Consigne: D'après l'extrait cité sur le recensement chinois, combien d'habitants la Chine compte-t-elle selon le sixième recensement ?

--- Extrait cité ---

Tang Yuankai
Suite à la publication des chiffres du sixième recensement de la population chinoise, Mu Guangzong, directeur adjoint du groupe d'experts de la Commission nationale de la population et du planning familial, et professeur à l'Institut des études démographiques de l'Université de Beijing (Beida), s'est entretenu avec Beijing Information à propos de l'évolution démographique en Chine, et des mesures à prendre en la matière.
Q : D'après le résultat du 6e recensement, la Chine compte à l'heure actuelle 1,339 milliard de personnes. Que révèlent ces chiffres, par exemple l'évolution démographique et la procréation ?
R : Ces chiffres ne sont qu'une apparence. En Chine, les problèmes démographiques, si épineux, difficiles ou brûlants soient-ils, sont tous structurels. Nous devons mettre en lumière la grande crise qui se cache derrière ces chiffres gigantesques, crise due au déséquilibre structurel de la population.
Par rapport au résultat du 5e recensement, la population chinoise n'a pas beaucoup augmenté. Ainsi, depuis les années 90, le taux de natalité et le taux d'accroissement naturel se maintiennent à un faible niveau, et sont encore plus bas aujourd'hui, car ne faire qu'un ou deux enfants est très valorisé. Cela va évidemment contribuer à faire diminuer le taux de natalité dans le futur. De plus, l'enfant unique s'occupant seul de ses parents âgés est un phénomène propre à la Chine.

--- Jeu de données ---

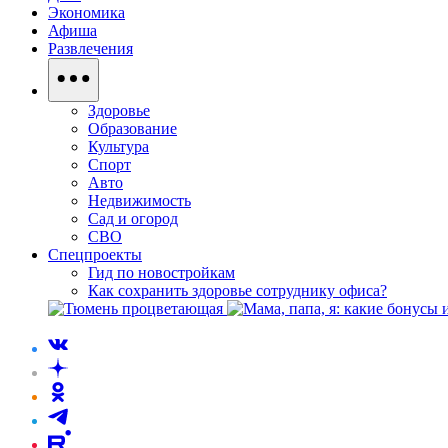
Экономика
Афиша
Развлечения
Здоровье
Образование
Культура
Спорт
Авто
Недвижимость
Сад и огород
СВО
Спецпроекты
Гид по новостройкам
Как сохранить здоровье сотруднику офиса?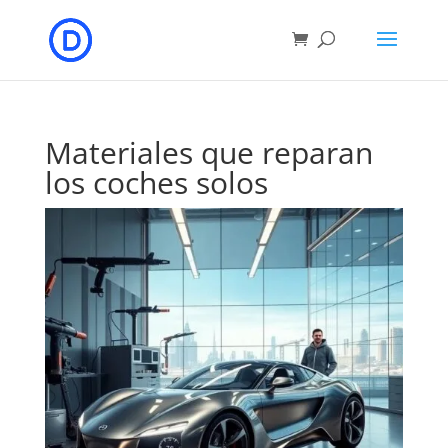
Materiales que reparan
los coches solos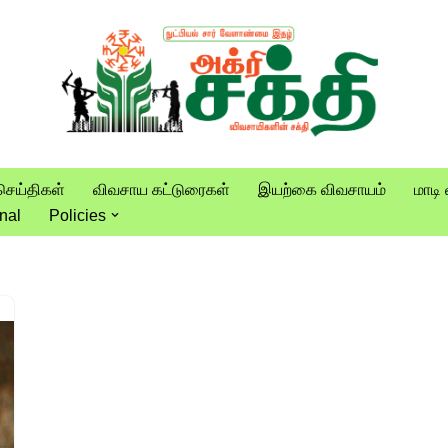
செய்திகள்
விவசாய கட்டுரைகள்
இயற்கை விவசாயம்
மாடி 
nal
Policies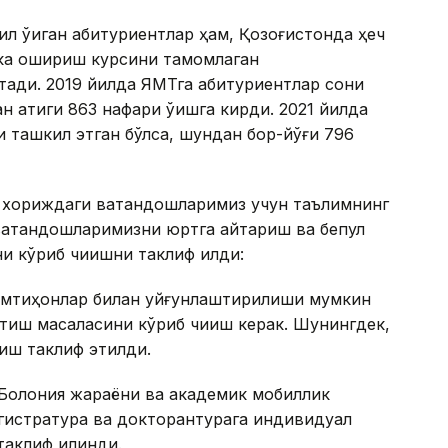
ил ўқиган абитуриентлар ҳам, Қозоғистонда ҳеч
лака ошириш курсини тамомлаган
тади. 2019 йилда ЯМТга абитуриентлар сони
н атиги 863 нафари ўқишга кирди. 2021 йилда
 ташкил этган бўлса, шундан бор-йўғи 796
и хориждаги ватандошларимиз учун таълимнинг
ватандошларимизни юртга қайтариш ва бепул
и кўриб чиқишни таклиф қилди:
о имтиҳонлар билан уйғунлаштирилиши мумкин
тиш масаласини кўриб чиқиш керак. Шунингдек,
риш таклиф этилди.
Болония жараёни ва академик мобиллик
гистратура ва докторантурага индивидуал
аклиф қилинди.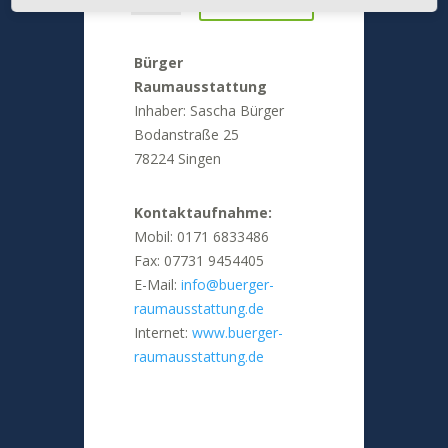
Bürger
Raumausstattung
Inhaber: Sascha Bürger
Bodanstraße 25
78224 Singen
Kontaktaufnahme:
Mobil: 0171 6833486
Fax: 07731 9454405
E-Mail:
info@buerger-
raumausstattung.de
Internet:
www.buerger-
raumausstattung.de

---

Réponse: 1,339 milliard de personnes.